▶ **Work required**: Put each line of the entries below into a Markdown table with the columns "Row" and "Line". Number the rows in order and leave out any blank lines.

▶ **Excerpted data**:
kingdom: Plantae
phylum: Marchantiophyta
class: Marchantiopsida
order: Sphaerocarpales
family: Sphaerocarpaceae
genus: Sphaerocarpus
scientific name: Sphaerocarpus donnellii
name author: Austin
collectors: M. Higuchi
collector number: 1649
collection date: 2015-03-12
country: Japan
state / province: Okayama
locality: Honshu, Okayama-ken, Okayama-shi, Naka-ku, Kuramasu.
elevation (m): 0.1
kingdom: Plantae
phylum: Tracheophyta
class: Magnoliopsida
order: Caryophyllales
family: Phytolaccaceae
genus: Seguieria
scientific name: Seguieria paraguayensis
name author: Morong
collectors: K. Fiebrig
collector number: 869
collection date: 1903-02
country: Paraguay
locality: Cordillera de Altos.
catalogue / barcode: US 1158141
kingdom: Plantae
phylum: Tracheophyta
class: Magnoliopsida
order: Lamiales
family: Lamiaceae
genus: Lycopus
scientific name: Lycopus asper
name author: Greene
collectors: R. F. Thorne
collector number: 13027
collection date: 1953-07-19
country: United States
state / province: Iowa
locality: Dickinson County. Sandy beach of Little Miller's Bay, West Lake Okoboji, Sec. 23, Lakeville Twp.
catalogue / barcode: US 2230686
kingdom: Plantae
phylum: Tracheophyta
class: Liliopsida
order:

▶ **Response to this task**:
| Row | Line |
|---|---|
| 1 | kingdom: Plantae |
| 2 | phylum: Marchantiophyta |
| 3 | class: Marchantiopsida |
| 4 | order: Sphaerocarpales |
| 5 | family: Sphaerocarpaceae |
| 6 | genus: Sphaerocarpus |
| 7 | scientific name: Sphaerocarpus donnellii |
| 8 | name author: Austin |
| 9 | collectors: M. Higuchi |
| 10 | collector number: 1649 |
| 11 | collection date: 2015-03-12 |
| 12 | country: Japan |
| 13 | state / province: Okayama |
| 14 | locality: Honshu, Okayama-ken, Okayama-shi, Naka-ku, Kuramasu. |
| 15 | elevation (m): 0.1 |
| 16 | kingdom: Plantae |
| 17 | phylum: Tracheophyta |
| 18 | class: Magnoliopsida |
| 19 | order: Caryophyllales |
| 20 | family: Phytolaccaceae |
| 21 | genus: Seguieria |
| 22 | scientific name: Seguieria paraguayensis |
| 23 | name author: Morong |
| 24 | collectors: K. Fiebrig |
| 25 | collector number: 869 |
| 26 | collection date: 1903-02 |
| 27 | country: Paraguay |
| 28 | locality: Cordillera de Altos. |
| 29 | catalogue / barcode: US 1158141 |
| 30 | kingdom: Plantae |
| 31 | phylum: Tracheophyta |
| 32 | class: Magnoliopsida |
| 33 | order: Lamiales |
| 34 | family: Lamiaceae |
| 35 | genus: Lycopus |
| 36 | scientific name: Lycopus asper |
| 37 | name author: Greene |
| 38 | collectors: R. F. Thorne |
| 39 | collector number: 13027 |
| 40 | collection date: 1953-07-19 |
| 41 | country: United States |
| 42 | state / province: Iowa |
| 43 | locality: Dickinson County. Sandy beach of Little Miller's Bay, West Lake Okoboji, Sec. 23, Lakeville Twp. |
| 44 | catalogue / barcode: US 2230686 |
| 45 | kingdom: Plantae |
| 46 | phylum: Tracheophyta |
| 47 | class: Liliopsida |
| 48 | order: |